=== ACTIVITY ===
Could you set down, word for word, the lines of the entries below, starting with the very first line and stopping after the line that contains "Join us July"?

=== INPUT RECORDS ===
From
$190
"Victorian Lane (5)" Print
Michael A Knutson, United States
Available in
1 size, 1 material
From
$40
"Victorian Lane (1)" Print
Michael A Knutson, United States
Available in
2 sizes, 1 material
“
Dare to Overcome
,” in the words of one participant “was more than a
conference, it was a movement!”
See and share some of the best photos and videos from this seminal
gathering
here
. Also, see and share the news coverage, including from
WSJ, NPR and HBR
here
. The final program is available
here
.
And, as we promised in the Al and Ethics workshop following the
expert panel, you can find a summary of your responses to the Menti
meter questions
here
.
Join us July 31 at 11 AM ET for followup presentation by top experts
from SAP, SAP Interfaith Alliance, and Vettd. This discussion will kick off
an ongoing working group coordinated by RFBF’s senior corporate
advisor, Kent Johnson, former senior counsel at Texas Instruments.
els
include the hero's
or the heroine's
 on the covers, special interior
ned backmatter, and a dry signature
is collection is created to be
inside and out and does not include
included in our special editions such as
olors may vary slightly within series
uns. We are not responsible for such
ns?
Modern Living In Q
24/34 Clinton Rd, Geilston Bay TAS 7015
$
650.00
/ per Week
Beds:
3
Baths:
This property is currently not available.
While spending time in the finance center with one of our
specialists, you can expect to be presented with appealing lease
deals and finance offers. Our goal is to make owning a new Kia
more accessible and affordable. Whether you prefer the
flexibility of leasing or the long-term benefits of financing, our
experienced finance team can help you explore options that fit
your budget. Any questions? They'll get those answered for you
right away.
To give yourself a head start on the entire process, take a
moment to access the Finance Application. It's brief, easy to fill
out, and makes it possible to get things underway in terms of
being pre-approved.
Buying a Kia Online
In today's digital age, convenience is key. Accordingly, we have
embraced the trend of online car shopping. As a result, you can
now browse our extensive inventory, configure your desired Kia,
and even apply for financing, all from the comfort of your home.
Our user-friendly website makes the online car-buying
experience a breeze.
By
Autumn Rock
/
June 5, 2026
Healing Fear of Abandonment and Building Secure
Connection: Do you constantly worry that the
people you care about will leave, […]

=== RESPONSE TO THIS TASK ===
From
$190
"Victorian Lane (5)" Print
Michael A Knutson, United States
Available in
1 size, 1 material
From
$40
"Victorian Lane (1)" Print
Michael A Knutson, United States
Available in
2 sizes, 1 material
“
Dare to Overcome
,” in the words of one participant “was more than a
conference, it was a movement!”
See and share some of the best photos and videos from this seminal
gathering
here
. Also, see and share the news coverage, including from
WSJ, NPR and HBR
here
. The final program is available
here
.
And, as we promised in the Al and Ethics workshop following the
expert panel, you can find a summary of your responses to the Menti
meter questions
here
.
Join us July 31 at 11 AM ET for followup presentation by top experts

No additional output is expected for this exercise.